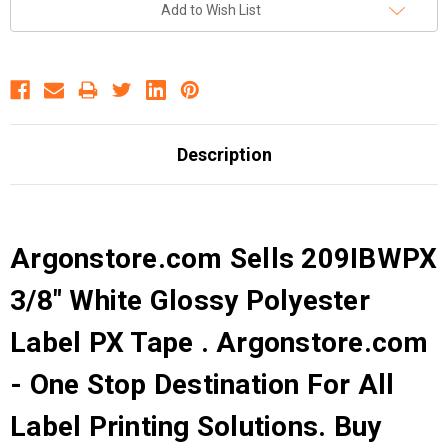
Add to Wish List
Description
Argonstore.com Sells 209IBWPX
3/8" White Glossy Polyester
Label PX Tape . Argonstore.com
- One Stop Destination For All
Label Printing Solutions. Buy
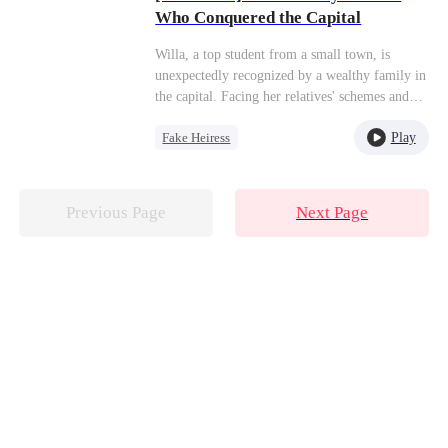
Who Conquered the Capital
Willa, a top student from a small town, is
unexpectedly recognized by a wealthy family in
the capital. Facing her relatives' schemes and
the harassment of her stepsister Yasmin, she
Play
Fake Heiress
remains unfazed,focusing solely on her studies.
Seizing every opportunity,she studies
Strong Female Lead
relentlessly and ultimately earns a place at a top
Twisted
Family
university, achieving the brilliant life she truly
Previous Page
Next Page
deserves.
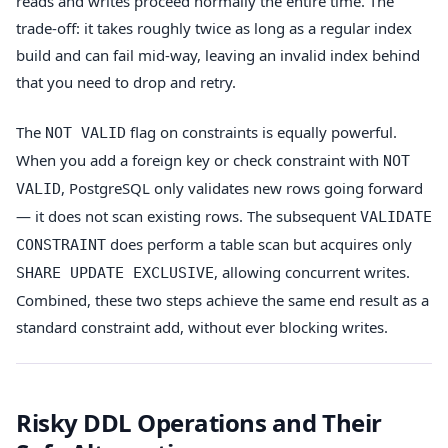
reads and writes proceed normally the entire time. The
trade-off: it takes roughly twice as long as a regular index
build and can fail mid-way, leaving an invalid index behind
that you need to drop and retry.
The
flag on constraints is equally powerful.
NOT VALID
When you add a foreign key or check constraint with
NOT
, PostgreSQL only validates new rows going forward
VALID
— it does not scan existing rows. The subsequent
VALIDATE
does perform a table scan but acquires only
CONSTRAINT
, allowing concurrent writes.
SHARE UPDATE EXCLUSIVE
Combined, these two steps achieve the same end result as a
standard constraint add, without ever blocking writes.
Risky DDL Operations and Their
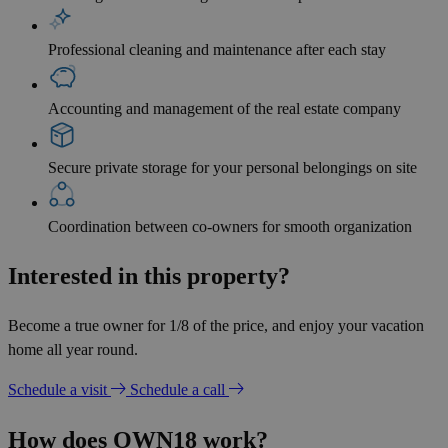
Professional cleaning and maintenance after each stay
Accounting and management of the real estate company
Secure private storage for your personal belongings on site
Coordination between co-owners for smooth organization
Interested in this property?
Become a true owner for 1/8 of the price, and enjoy your vacation
home all year round.
Schedule a visit
Schedule a call
How does OWN18 work?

WHAT IS NEEDED: Could you copy every line from the records that mentions the word "writes"?

EXPECTED OUTPUT:
reads and writes proceed normally the entire time. The
, allowing concurrent writes.
standard constraint add, without ever blocking writes.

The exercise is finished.